Provided entries START

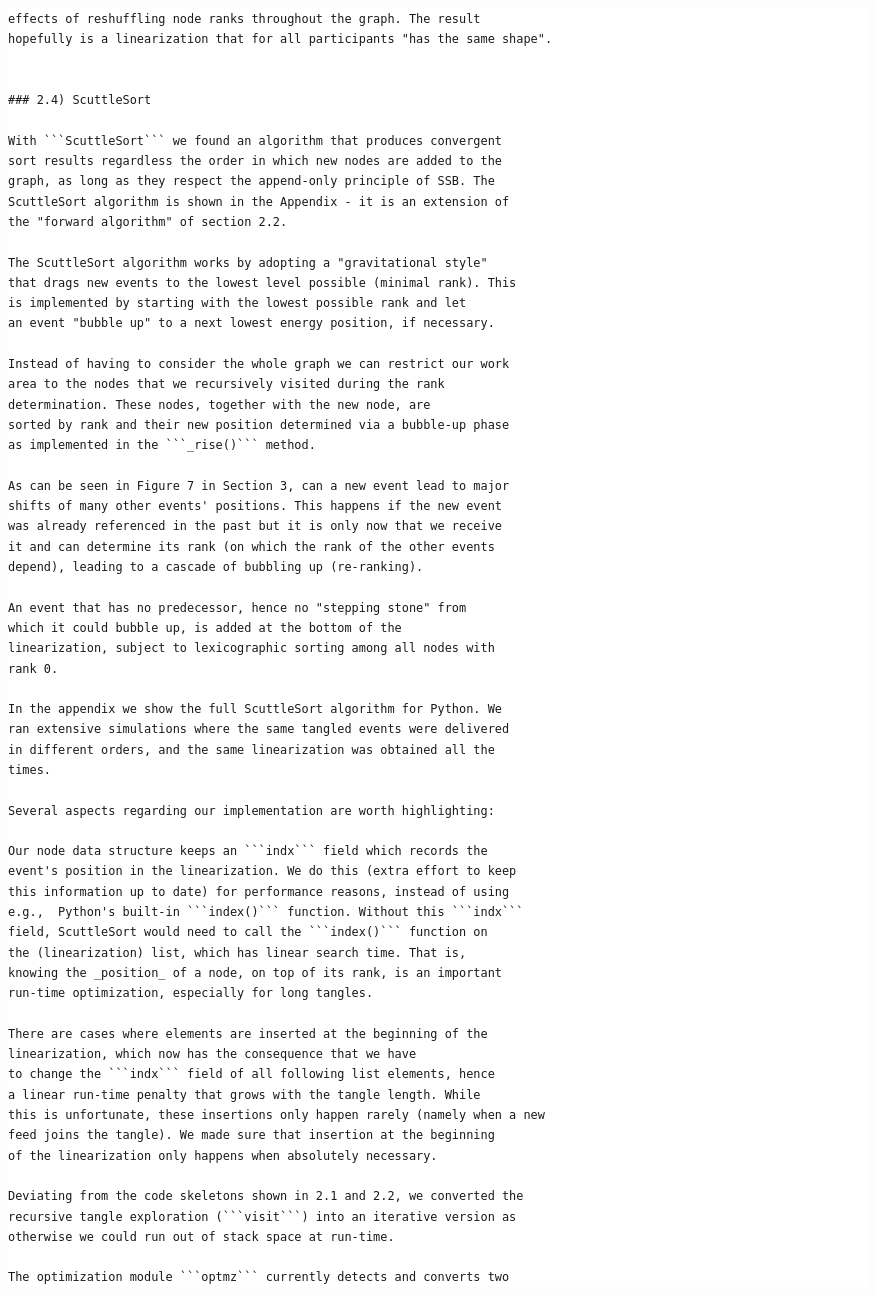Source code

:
 ```
effects of reshuffling node ranks throughout the graph. The result
hopefully is a linearization that for all participants "has the same shape".


### 2.4) ScuttleSort

With ```ScuttleSort``` we found an algorithm that produces convergent
sort results regardless the order in which new nodes are added to the
graph, as long as they respect the append-only principle of SSB. The
ScuttleSort algorithm is shown in the Appendix - it is an extension of
the "forward algorithm" of section 2.2.

The ScuttleSort algorithm works by adopting a "gravitational style"
that drags new events to the lowest level possible (minimal rank). This
is implemented by starting with the lowest possible rank and let
an event "bubble up" to a next lowest energy position, if necessary.

Instead of having to consider the whole graph we can restrict our work
area to the nodes that we recursively visited during the rank
determination. These nodes, together with the new node, are
sorted by rank and their new position determined via a bubble-up phase
as implemented in the ```_rise()``` method.

As can be seen in Figure 7 in Section 3, can a new event lead to major
shifts of many other events' positions. This happens if the new event
was already referenced in the past but it is only now that we receive
it and can determine its rank (on which the rank of the other events
depend), leading to a cascade of bubbling up (re-ranking).

An event that has no predecessor, hence no "stepping stone" from
which it could bubble up, is added at the bottom of the
linearization, subject to lexicographic sorting among all nodes with
rank 0.

In the appendix we show the full ScuttleSort algorithm for Python. We
ran extensive simulations where the same tangled events were delivered
in different orders, and the same linearization was obtained all the
times.

Several aspects regarding our implementation are worth highlighting:

Our node data structure keeps an ```indx``` field which records the
event's position in the linearization. We do this (extra effort to keep
this information up to date) for performance reasons, instead of using
e.g.,  Python's built-in ```index()``` function. Without this ```indx```
field, ScuttleSort would need to call the ```index()``` function on
the (linearization) list, which has linear search time. That is,
knowing the _position_ of a node, on top of its rank, is an important
run-time optimization, especially for long tangles.

There are cases where elements are inserted at the beginning of the
linearization, which now has the consequence that we have
to change the ```indx``` field of all following list elements, hence
a linear run-time penalty that grows with the tangle length. While
this is unfortunate, these insertions only happen rarely (namely when a new
feed joins the tangle). We made sure that insertion at the beginning
of the linearization only happens when absolutely necessary.

Deviating from the code skeletons shown in 2.1 and 2.2, we converted the
recursive tangle exploration (```visit```) into an iterative version as
otherwise we could run out of stack space at run-time.

The optimization module ```optmz``` currently detects and converts two
```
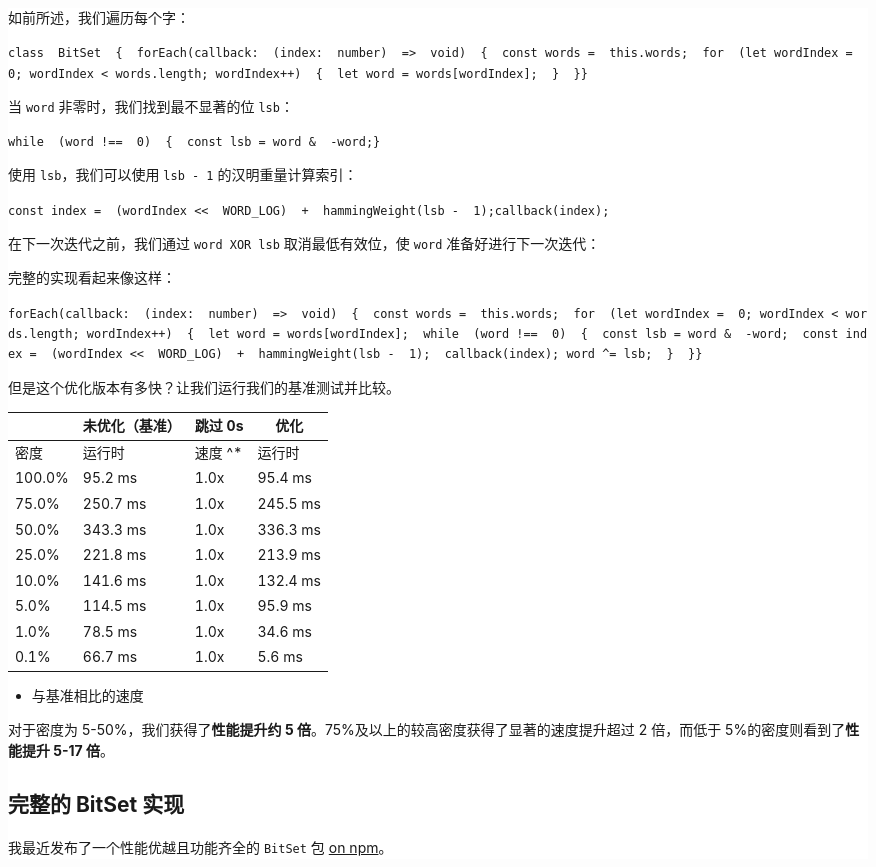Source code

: 如前所述，我们遍历每个字：

```
class  BitSet  {  forEach(callback:  (index:  number)  =>  void)  {  const words =  this.words;  for  (let wordIndex =  0; wordIndex < words.length; wordIndex++)  {  let word = words[wordIndex];  }  }}
```

当 `word` 非零时，我们找到最不显著的位 `lsb`：

```
while  (word !==  0)  {  const lsb = word &  -word;}
```

使用 `lsb`，我们可以使用 `lsb - 1` 的汉明重量计算索引：

```
const index =  (wordIndex <<  WORD_LOG)  +  hammingWeight(lsb -  1);callback(index);
```

在下一次迭代之前，我们通过 `word XOR lsb` 取消最低有效位，使 `word` 准备好进行下一次迭代：

完整的实现看起来像这样：

```
forEach(callback:  (index:  number)  =>  void)  {  const words =  this.words;  for  (let wordIndex =  0; wordIndex < words.length; wordIndex++)  {  let word = words[wordIndex];  while  (word !==  0)  {  const lsb = word &  -word;  const index =  (wordIndex <<  WORD_LOG)  +  hammingWeight(lsb -  1);  callback(index); word ^= lsb;  }  }}
```

但是这个优化版本有多快？让我们运行我们的基准测试并比较。

|  | 未优化（基准） | 跳过 0s | 优化 |
| --- | --- | --- | --- |
| 密度 | 运行时 | 速度 ^* | 运行时 | 速度 ^* | 运行时 | 速度 ^* |
| 100.0% | 95.2 ms | 1.0x | 95.4 ms | 1.0x | 53.4 ms | 1.8x |
| 75.0% | 250.7 ms | 1.0x | 245.5 ms | 1.0x | 91.9 ms | 2.7x |
| 50.0% | 343.3 ms | 1.0x | 336.3 ms | 1.0x | 68.4 ms | 5.0x |
| 25.0% | 221.8 ms | 1.0x | 213.9 ms | 1.0x | 44.4 ms | 5.0x |
| 10.0% | 141.6 ms | 1.0x | 132.4 ms | 1.0x | 30.1 ms | 4.7x |
| 5.0% | 114.5 ms | 1.0x | 95.9 ms | 1.2x | 24.8 ms | 4.6x |
| 1.0% | 78.5 ms | 1.0x | 34.6 ms | 2.3x | 10.0 ms | 7.8x |
| 0.1% | 66.7 ms | 1.0x | 5.6 ms | 11.9x | 4.0 ms | 16.7x |

* 与基准相比的速度

对于密度为 5-50%，我们获得了**性能提升约 5 倍**。75%及以上的较高密度获得了显著的速度提升超过 2 倍，而低于 5%的密度则看到了**性能提升 5-17 倍**。

## 完整的 BitSet 实现

我最近发布了一个性能优越且功能齐全的 `BitSet` 包 [on npm](https://www.npmjs.com/package/bitset-mut)。
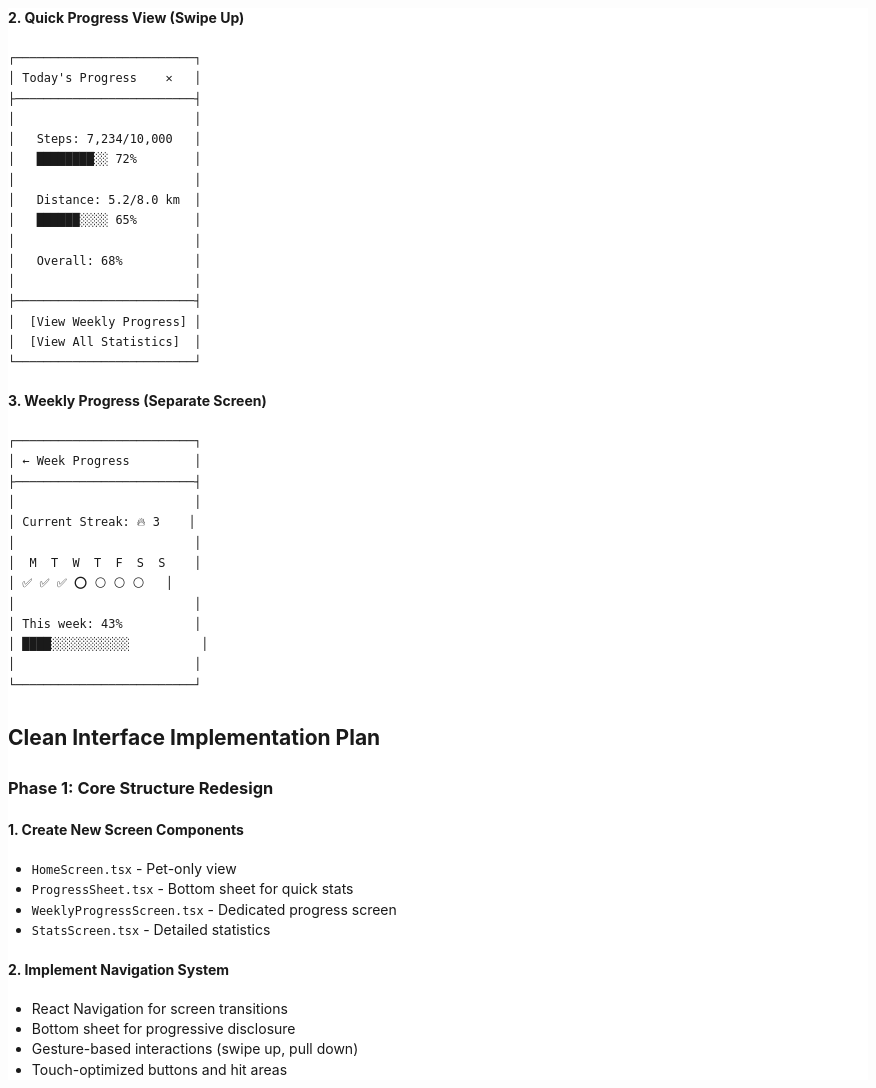 #### **2. Quick Progress View (Swipe Up)**
```
┌─────────────────────────┐
│ Today's Progress    ✕   │
├─────────────────────────┤
│                         │
│   Steps: 7,234/10,000   │
│   ████████░░ 72%        │
│                         │
│   Distance: 5.2/8.0 km  │
│   ██████░░░░ 65%        │
│                         │
│   Overall: 68%          │
│                         │
├─────────────────────────┤
│  [View Weekly Progress] │
│  [View All Statistics]  │
└─────────────────────────┘
```

#### **3. Weekly Progress (Separate Screen)**
```
┌─────────────────────────┐
│ ← Week Progress         │
├─────────────────────────┤
│                         │
│ Current Streak: 🔥 3    │
│                         │
│  M  T  W  T  F  S  S    │
│ ✅ ✅ ✅ ⭕ ⚪ ⚪ ⚪   │
│                         │
│ This week: 43%          │
│ ████░░░░░░░░░░░          │
│                         │
└─────────────────────────┘
```

## Clean Interface Implementation Plan

### Phase 1: Core Structure Redesign

#### 1. **Create New Screen Components**
- `HomeScreen.tsx` - Pet-only view
- `ProgressSheet.tsx` - Bottom sheet for quick stats
- `WeeklyProgressScreen.tsx` - Dedicated progress screen
- `StatsScreen.tsx` - Detailed statistics

#### 2. **Implement Navigation System**
- React Navigation for screen transitions
- Bottom sheet for progressive disclosure
- Gesture-based interactions (swipe up, pull down)
- Touch-optimized buttons and hit areas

Provided entries END

In the listing above, how many lines hold the word "nodes"? Please state the number alone.

4